Some specific examples …

Comparing an RME ADI-2 DAC fs using its included SMPS to the same DAC being fed by a) an unregulated battery supply, b) a regulated battery supply, c) an expensive LPS and d) a “priced like a new luxury car” lab supply, showed NO measurable difference at the output of the DAC.

The same was true with a Chord Hugo TT2 and a Chord Qutest.

Not only was there no measurable change at the output of the DAC, but as part of those comparisons I ran a proper blind comparison for the owners of those units, who’d claimed “night and day” differences in performance with the LPS vs. the SMPS. Yet listening blind, they absolutely could not tell them apart.

I did a similar test recently using a Chord DAVE equipped with a custom-made, and very expensive, external LPS unit that actually replaces the main internal SMPS vs. a stock DAVE. While there was no question that the output of that LPS was cleaner than the output of the internal SMPS, it too resulted in essentially no measurable change at the output of the DAC*. And, again, the owner, who swore blind that it was a huge upgrade, could not tell it apart from a stock DAVE in a blind listening comparison.

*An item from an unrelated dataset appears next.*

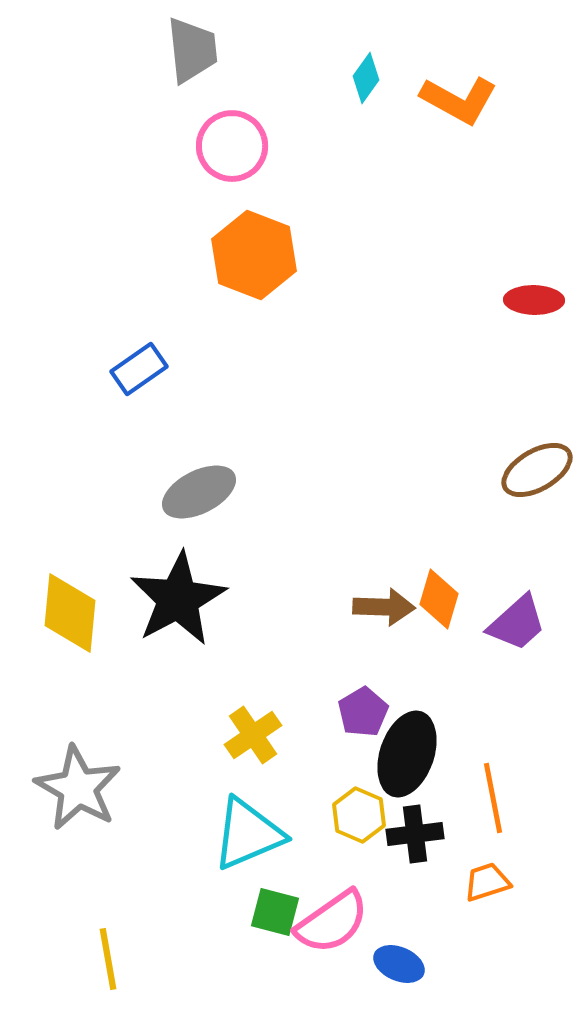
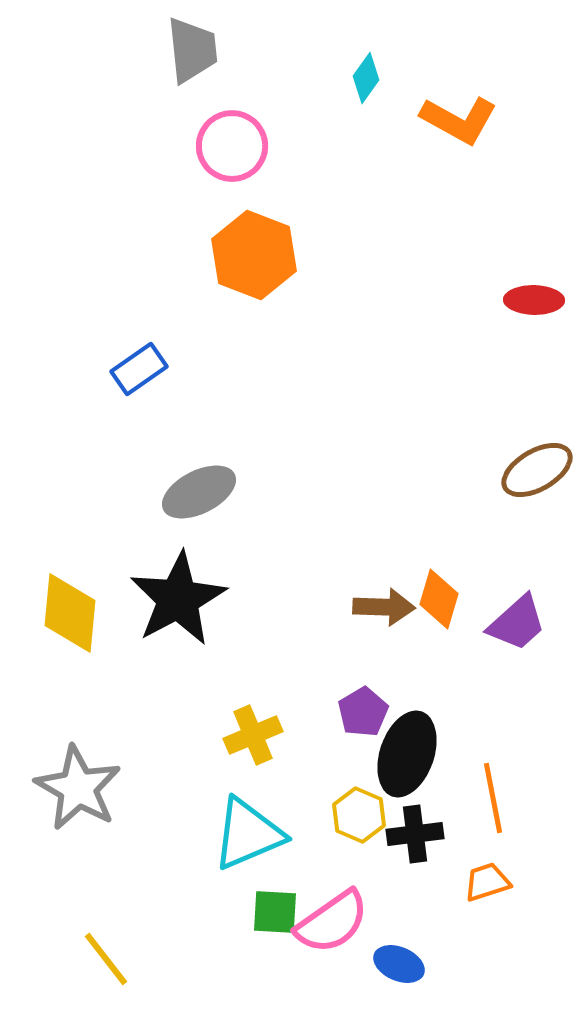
orange L-shape: moved 20 px down
yellow cross: rotated 12 degrees clockwise
green square: rotated 12 degrees counterclockwise
yellow line: moved 2 px left; rotated 28 degrees counterclockwise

Now one case where making such a switch did have an effect, was with the Drop MCTH. Replacing it’s stock external SMPS with a good-quality LPS dropped the noise level from about -58 dB to -63 dB. That was easily measurable and, in the right circumstances, just barely audible. Though the LPS cost 20% more than the MCTH amplifier itself**.

Replacing the stock SMPS for the DAC that was feeding the MCTH in that case, resulted in no change in the DAC’s output at all. With the SMPS feeding the MCTH it resulted in no change in the output of the SYSTEM either. However, with the LPS feeding the MCTH, replacing the SMPS on the DAC resulted in another 2 dB improvement in the net noise level of the system as a whole.

Now, where it gets really interesting is that with both units running LPS supplies, moving the system to a different room (which was on a different electrical circuit) resulted in an INCREASE in noise over both units running their stock SMPS.

Long story short … replacing SMPS with LPS is not a panacea. It can have an effect. The effect can be audible. The effect can also be positive or negative. And this is highly dependent on the nature of the component and its nominal performance, as well as the system in which it operates.

Even in cases where there are differences, they’re usually very small and typically at levels that are pushing the limits of even potential, theoretical, audibility.

So, tread carefully, and if at all possible do a proper blind comparison before spending a significant portion of the cost of a unit on an " upgrade" LPS.

*The difference in measurements observed were within the realm of run-to-run differences.
**For the combined cost of these units, you could buy an amplifier that had 40 dB better noise and 60 dB better distortion figures.


Wonderful post. Thank you for your wisdom. (It will save me time and $$)!